In the past, ethnicity and family traditions dictated the foods we prepared; we bought our groceries at a neighborhood store; we learned our recipes from “mom” or a cookbook; and we ate our meals together around a table. In contrast, today social media introduces us to new tastes, cuisines and possibilities; we source food via multiple channels including restaurants and online, often basing our decisions on the recommendations of friends; we learn recipes and techniques from TV shows, websites, blogs and online videos; and it is normal to eat with computers, phones, televisions and, increasingly, alone and often without a table.

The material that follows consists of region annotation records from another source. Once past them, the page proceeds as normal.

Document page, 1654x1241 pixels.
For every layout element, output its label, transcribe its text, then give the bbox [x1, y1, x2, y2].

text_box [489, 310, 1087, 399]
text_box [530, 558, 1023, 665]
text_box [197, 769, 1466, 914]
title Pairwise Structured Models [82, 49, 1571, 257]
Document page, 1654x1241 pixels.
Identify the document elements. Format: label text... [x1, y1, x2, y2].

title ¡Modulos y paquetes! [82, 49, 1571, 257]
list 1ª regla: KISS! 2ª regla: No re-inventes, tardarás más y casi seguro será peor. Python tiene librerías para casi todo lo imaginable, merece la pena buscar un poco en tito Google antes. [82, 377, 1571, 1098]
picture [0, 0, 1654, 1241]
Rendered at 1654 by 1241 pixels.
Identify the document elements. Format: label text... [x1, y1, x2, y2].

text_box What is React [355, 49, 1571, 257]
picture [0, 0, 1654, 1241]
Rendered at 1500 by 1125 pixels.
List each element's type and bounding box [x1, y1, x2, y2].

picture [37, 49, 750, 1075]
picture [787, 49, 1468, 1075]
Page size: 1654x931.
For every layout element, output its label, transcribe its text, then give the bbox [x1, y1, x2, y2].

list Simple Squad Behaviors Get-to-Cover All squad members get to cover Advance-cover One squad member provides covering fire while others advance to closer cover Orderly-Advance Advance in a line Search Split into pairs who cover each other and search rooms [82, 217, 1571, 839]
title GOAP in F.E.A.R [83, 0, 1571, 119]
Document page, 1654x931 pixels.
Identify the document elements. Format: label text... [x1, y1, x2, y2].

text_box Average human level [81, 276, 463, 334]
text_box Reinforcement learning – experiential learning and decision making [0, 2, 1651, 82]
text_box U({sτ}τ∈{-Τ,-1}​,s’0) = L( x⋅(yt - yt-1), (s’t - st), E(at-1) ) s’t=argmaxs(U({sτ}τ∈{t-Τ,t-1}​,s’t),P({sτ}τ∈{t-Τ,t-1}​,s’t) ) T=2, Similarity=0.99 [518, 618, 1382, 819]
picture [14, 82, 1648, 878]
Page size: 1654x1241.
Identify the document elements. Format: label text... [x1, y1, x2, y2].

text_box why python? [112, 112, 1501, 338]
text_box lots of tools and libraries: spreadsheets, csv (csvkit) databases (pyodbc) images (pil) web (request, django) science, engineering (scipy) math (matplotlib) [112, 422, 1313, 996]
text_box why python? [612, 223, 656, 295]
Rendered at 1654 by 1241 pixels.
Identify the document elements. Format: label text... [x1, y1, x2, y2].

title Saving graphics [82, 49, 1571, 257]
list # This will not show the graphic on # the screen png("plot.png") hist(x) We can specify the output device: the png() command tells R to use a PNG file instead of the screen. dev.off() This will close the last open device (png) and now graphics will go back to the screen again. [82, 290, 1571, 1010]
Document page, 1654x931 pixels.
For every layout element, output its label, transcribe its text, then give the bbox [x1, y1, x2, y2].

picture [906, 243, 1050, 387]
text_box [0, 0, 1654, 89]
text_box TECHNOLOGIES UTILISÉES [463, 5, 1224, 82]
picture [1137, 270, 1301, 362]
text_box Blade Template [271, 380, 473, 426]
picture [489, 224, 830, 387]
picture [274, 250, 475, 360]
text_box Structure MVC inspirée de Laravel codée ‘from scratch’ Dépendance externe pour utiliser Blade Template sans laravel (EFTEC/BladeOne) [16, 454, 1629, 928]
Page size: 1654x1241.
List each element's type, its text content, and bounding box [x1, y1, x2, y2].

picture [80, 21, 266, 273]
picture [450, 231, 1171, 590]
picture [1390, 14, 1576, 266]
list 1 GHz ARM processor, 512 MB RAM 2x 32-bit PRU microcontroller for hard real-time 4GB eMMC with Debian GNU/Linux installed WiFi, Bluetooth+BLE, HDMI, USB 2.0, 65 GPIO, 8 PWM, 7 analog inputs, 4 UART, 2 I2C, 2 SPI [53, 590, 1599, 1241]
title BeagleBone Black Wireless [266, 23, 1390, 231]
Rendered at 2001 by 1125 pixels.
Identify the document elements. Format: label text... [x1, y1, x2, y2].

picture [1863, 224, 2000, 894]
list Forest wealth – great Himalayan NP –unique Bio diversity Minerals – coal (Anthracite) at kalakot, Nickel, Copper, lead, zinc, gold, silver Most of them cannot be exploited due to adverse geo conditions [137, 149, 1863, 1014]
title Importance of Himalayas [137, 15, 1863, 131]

That is from the executive summary of Clicks & Cravings: The Impact of Social Technology on Food Culture, a new research study from the Hartman Group. It’s worth a look because:
- It’s a focused snapshot of how the very uses of social media that we most eagerly embrace — like integrating it into our passions, hobbies and meals — are also the uses that can most profoundly disrupt crucial social ties and relationships. Calling my mom for her advice on whatever I’m cooking remains one of our strongest ways of connecting; it’s the one place where my desire for advice and my mom’s desire to be heeded consistently align. Yes, I consult Epicurious, but if I listened to Epicurious users instead of my mom, I’d have to give my mom absolute authority over some other aspect of my life, like how I dress. (Hello, ankle-length skirts!)
- It demonstrates the value of focusing social media research on a narrow slice of culture change. As social media permeates more and more of our work and personal lives, big-picture, across-the-board analyses must be complemented by targeted investigations of specific areas of social media’s impact.
- Food is good. Social media is good. Food + social media? Delicious.